Introduction
Networking into FIG follows the same basic mechanics as networking into any investment banking group (cold emails, informational calls, coffee chats, campus events), but the content of every interaction must be fundamentally different. FIG teams are smaller and more specialized than generalist coverage groups, which means the interviewers can immediately distinguish candidates who have done FIG-specific preparation from those running a generic strategy across every group. A cold email that says "I'm interested in your FIG group because I find financial services fascinating" gets deleted. A cold email that references the team's recent advisory role on a regional bank merger and asks about the deal's deposit premium analysis gets a response.
Why FIG Networking Is Different
FIG groups at most banks have 15-50 professionals (compared to 50-200+ in generalist M&A or leveraged finance). This smaller team size means every hire matters more, and senior bankers are personally invested in recruiting. FIG professionals are often more responsive to thoughtful outreach because candidates who specifically target FIG are more likely to be genuinely committed. The flip side: generic outreach stands out immediately. A banker in a 25-person FIG group will notice a formulaic cold email, and your name gets flagged.
Targeting: Specialist Firms and Bulge Bracket FIG Groups
Most candidates default to bulge bracket FIG groups (Goldman Sachs, JPMorgan, Morgan Stanley) and ignore FIG specialist firms entirely. This is a strategic mistake. KBW (owned by Stifel), Piper Sandler, Hovde Group, and Janney Montgomery Scott are FIG-only firms where every professional works on financial institution transactions. Networking with these firms offers less competition for attention, higher response rates on cold outreach (10-25% at boutiques versus lower at bulge brackets), and deeper FIG conversations.
The optimal strategy: network with two to three bulge bracket FIG groups and two to three specialist firms in parallel.
| Firm Type | Examples | Networking Advantage | Best Approach |
|---|---|---|---|
| Bulge bracket FIG | Goldman Sachs, JPMorgan, Morgan Stanley, BofA | Brand recognition, structured recruiting | Campus events, alumni network, formal channels |
| FIG specialist | KBW (Stifel), Piper Sandler, Hovde | Higher response rates, deeper FIG conversations | Cold email, industry events, LinkedIn research |
| Elite boutique | Evercore, Lazard, PJT Partners | Advisory focus, senior banker access | Alumni connections, targeted cold outreach |
| Middle market | Jefferies, Raymond James, Houlihan Lokey | Growing FIG practices, less competition | Cold email, career fairs, lateral channels |
Cold Outreach That Works
Wait one week before a polite follow-up. Limit yourself to two follow-ups, and email one person per firm to avoid awkward internal forwarding.
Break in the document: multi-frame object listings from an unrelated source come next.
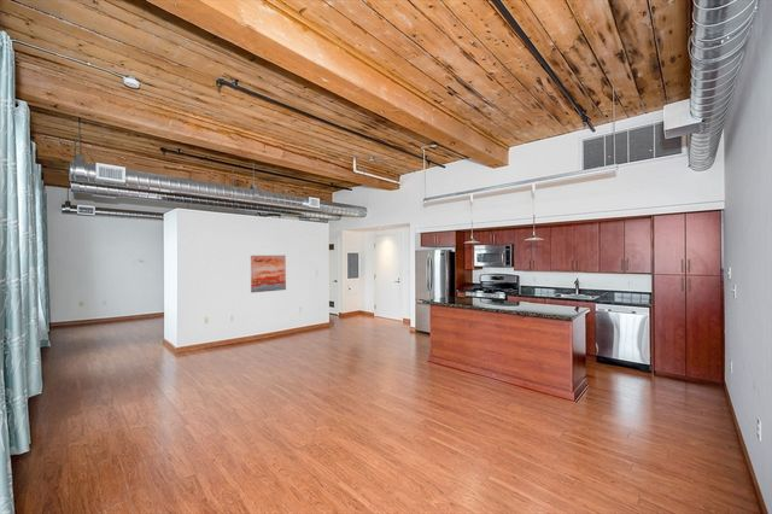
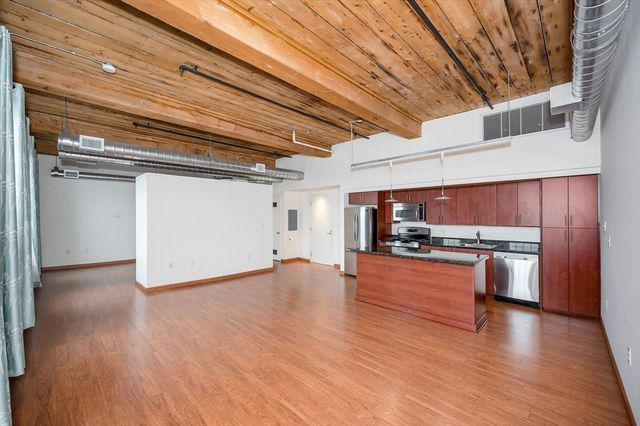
- wall art [250,255,287,293]
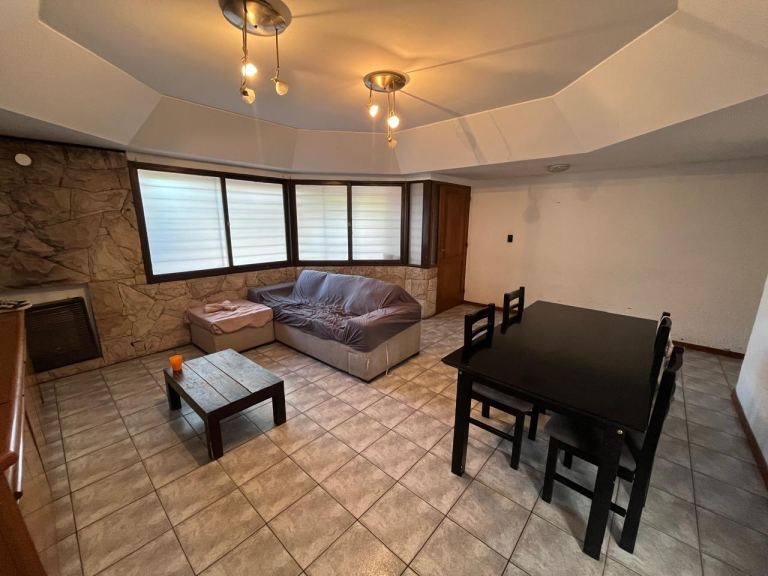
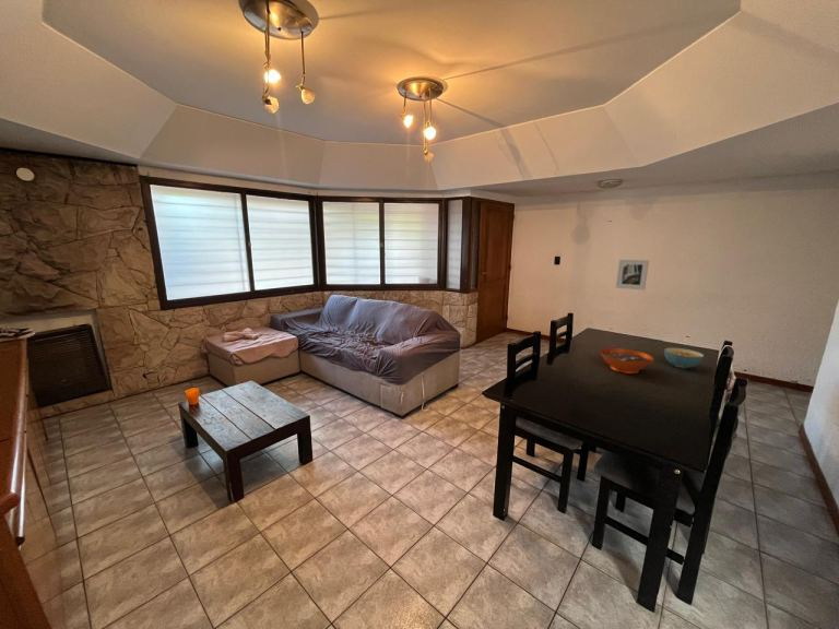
+ decorative bowl [600,347,654,375]
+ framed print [615,259,650,290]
+ cereal bowl [663,347,705,370]
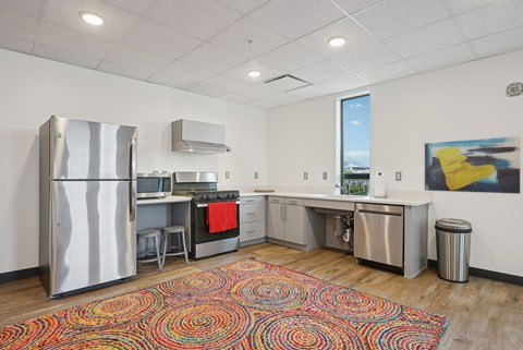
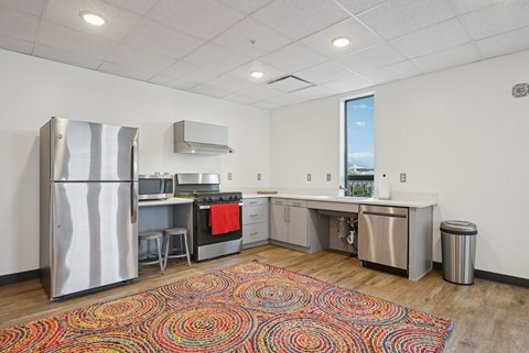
- wall art [424,135,521,195]
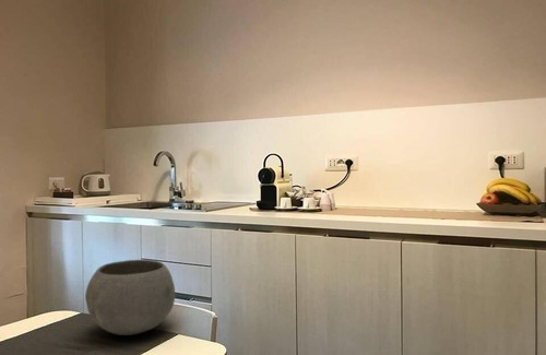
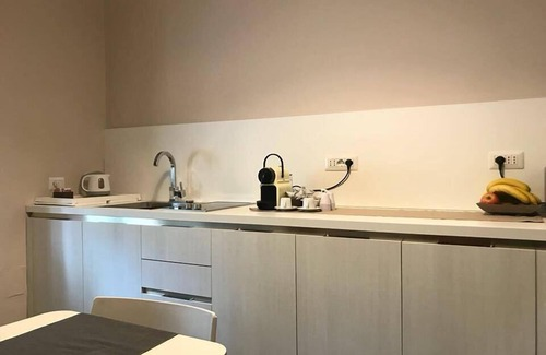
- bowl [84,259,176,336]
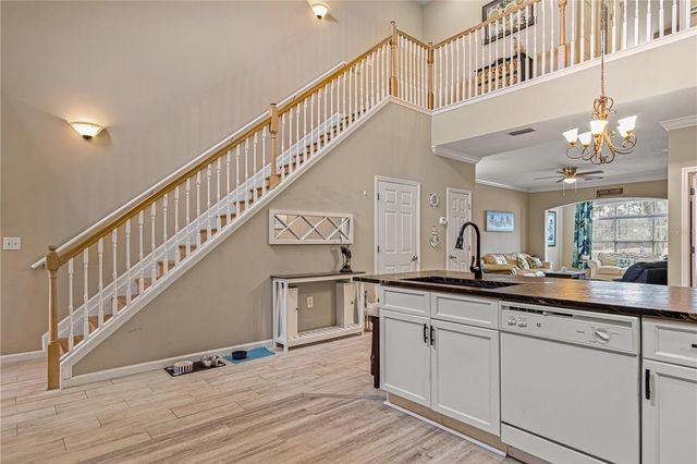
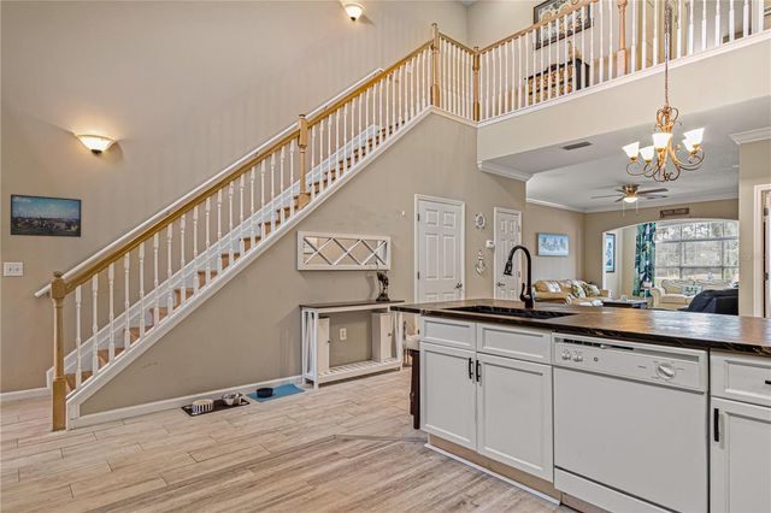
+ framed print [10,193,83,238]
Informational Calls: What to Ask
FIG informational calls should cover three areas. First, team and deal flow: ask about sub-sector coverage, recent deal activity, and how work is staffed across banking, insurance, and asset management clients. Second, sector dynamics: ask about trends in their sub-sector, whether bank consolidation, insurance brokerage PE activity, or private credit growth. Reference specific data or deals to anchor the conversation. Third, career trajectory: ask what drew them to FIG and what career paths they have seen, including exits into FIG-focused PE (JC Flowers, Stone Point), bank corporate development, or insurance strategy roles.
Adapting by Background
Finance or banking background. Lead with sub-sector depth. If you interned at a bank, discuss what you learned about how banks make money from the inside. If you worked in insurance or asset management, explain how that experience shaped your interest in covering those clients as an advisor. Your advantage is credibility; use it by going deeper than competitors on FIG-specific topics.
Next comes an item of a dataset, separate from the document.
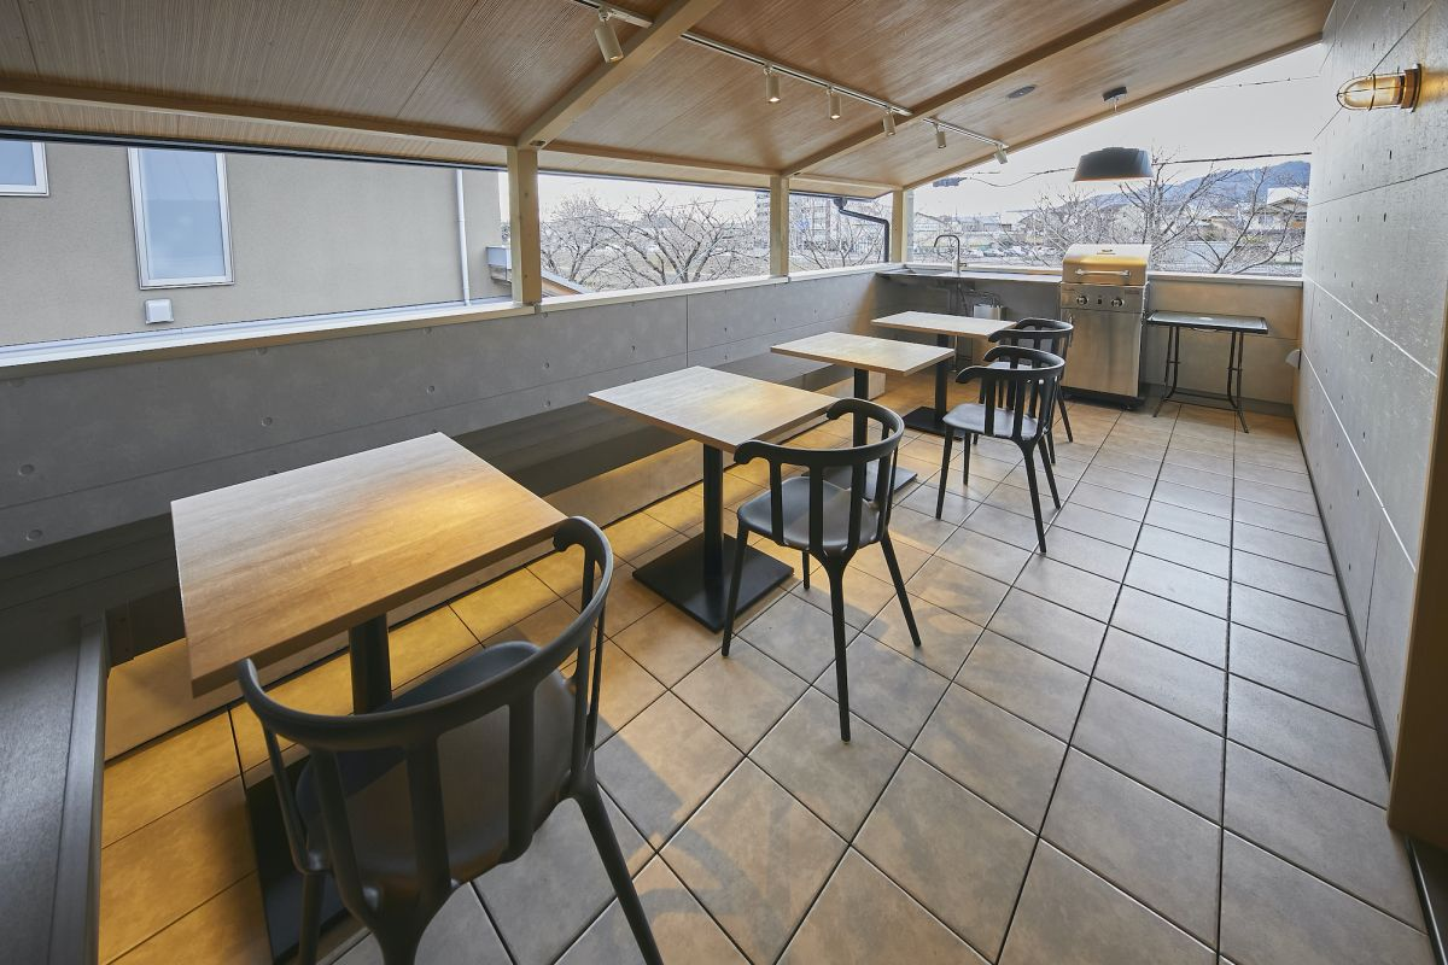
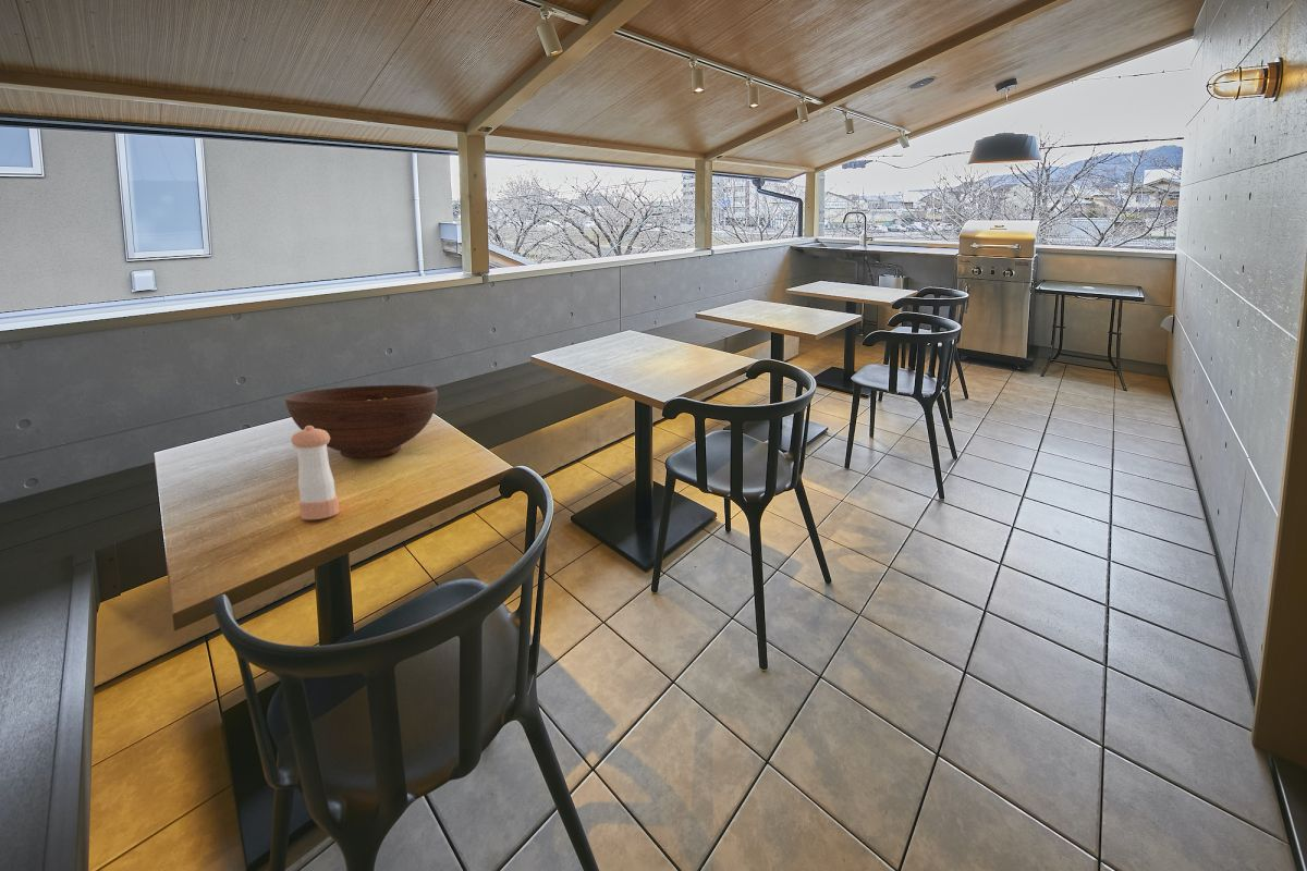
+ fruit bowl [284,384,439,459]
+ pepper shaker [290,426,341,520]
Non-finance background. Lead with intellectual curiosity. FIG teams value candidates who independently studied bank accounting, built a dividend discount model, or read bank earnings transcripts. Describe the moment that sparked your interest in financial institutions and the steps you took to build FIG knowledge. A non-traditional starting point plus demonstrated initiative is a narrative FIG interviewers respect.
MBA candidates. Leverage your program's alumni network aggressively. Business school alumni in FIG groups are accustomed to taking calls from current students. Prepare for these calls the same way you would prepare for a first-round interview: know the team's deals, understand the firm's positioning, and articulate clearly why FIG specifically.